After ntp 4.2.4 was started, the mean round trip drops to 150usec and the standard deviation to 5usec. This makes the higher offset control by chrony even more impressive. However the measurements for ntp were done on the weekend, while those for chrony were done during the week. (also see above about the niceness)

Response to Transients

Comparison of Chrony and NTP discipline of a clock over ADSL link

These two graphs represent the very different response of chrony and ntp to glitches in the drift rate of the clocks. I have no idea why the clocks suddenly have drift rate changes, changes which seem to effect both the system clock and the rtc but at very different magnitudes. In the case of chrony a 2PPM change in the rate, causes a 100-200usec change in the offset, but that disappears withing about 5 min and the clock settles down to its new rate. In the case of ntp, a 0.4 PPM change in the rate causes a 600usec change in the offset, and this offset takes a about 6 hours to disappear to settle back down to the pre glitch level. Now of course the detailed structure of the rate change is unknown since all we have is the offset and rate as reported by ntp. Thus, a glitch which is 1/5 as big produces about 5 times as big a change in the offset, and the time for this change to disappear is about 20 times as long.
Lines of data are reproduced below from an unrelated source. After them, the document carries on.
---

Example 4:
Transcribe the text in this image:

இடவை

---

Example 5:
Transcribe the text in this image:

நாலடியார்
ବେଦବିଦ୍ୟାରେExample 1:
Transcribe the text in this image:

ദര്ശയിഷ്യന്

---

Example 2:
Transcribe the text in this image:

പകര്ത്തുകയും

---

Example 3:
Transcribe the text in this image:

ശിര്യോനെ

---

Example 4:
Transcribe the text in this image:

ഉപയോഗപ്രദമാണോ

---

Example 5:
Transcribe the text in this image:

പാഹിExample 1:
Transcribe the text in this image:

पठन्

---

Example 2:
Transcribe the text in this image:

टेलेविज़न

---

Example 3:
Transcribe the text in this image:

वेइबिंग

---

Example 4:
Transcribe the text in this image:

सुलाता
These are a day's worth of the comparison of chrony (left) and ntp(right) comparison against a gps PPS clock. The client is a computer connected to the server (string) via an ADSL line. We note again that chrony disciplines the clock with a significantly smaller variance ( factor of 3) than does ntp. The noise in this case comes primarily from the fluctutations in the delay of the ntp packets to and from the server due to the ADSL variations. We note that the noise is not simply random, but fluctuates during the day. Note also that there is a 0.3 msec bias such that the compter clock is 0.3 ms slow of true gps time.

The reduced small scale noise in ntp is probably due to the fact that ntp throws away about 7/8 of the data points in the clock filter, and the exponential feedback form of the discipline. chrony uses all data points which satisfy minimal conditions, and uses a fit to the last n points, where n in this case is around 64 points. Also chrony drops its poll interval from maxpoll more readily than does ntp, so that the average poll time is about 70 sec for chrony and 120 for ntp, with a maxpoll time of 128s.
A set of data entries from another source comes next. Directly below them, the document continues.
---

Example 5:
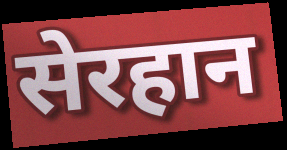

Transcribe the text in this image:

सेरहानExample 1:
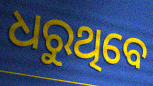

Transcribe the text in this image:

ଧରୁଥିବେ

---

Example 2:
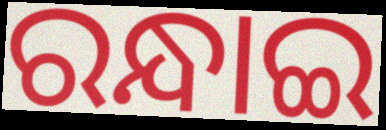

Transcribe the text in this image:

ରନ୍ଧାଇ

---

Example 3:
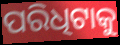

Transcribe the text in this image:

ପରିଧିଟାକୁ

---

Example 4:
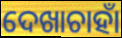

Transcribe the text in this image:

ଦେଖାଚାହାଁ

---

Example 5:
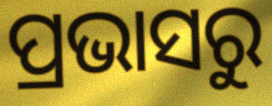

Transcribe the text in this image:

ପ୍ରଭାସରୁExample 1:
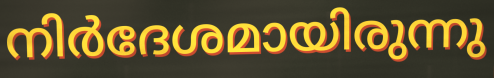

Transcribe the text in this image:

നിർദേശമായിരുന്നു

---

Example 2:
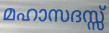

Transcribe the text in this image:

മഹാസദസ്സ്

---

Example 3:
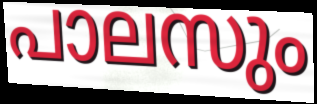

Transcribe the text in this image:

പാലസും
The response of ntp to the change in rate is slow. Linux in the more recent kernels has had a highly inconsistant calibration of the clocks, so that the drift rate changes by about 30-50PPM on each reboot. ntp must thus respond to this change. Here is a plot of the response of ntp to one such change.

Chrony version 1.23 slightly modified in the rtc measurements by W Unruh
NTP version 4.2.0 before Jan 21.00, and 4.2.4p4 after Jan 21.0.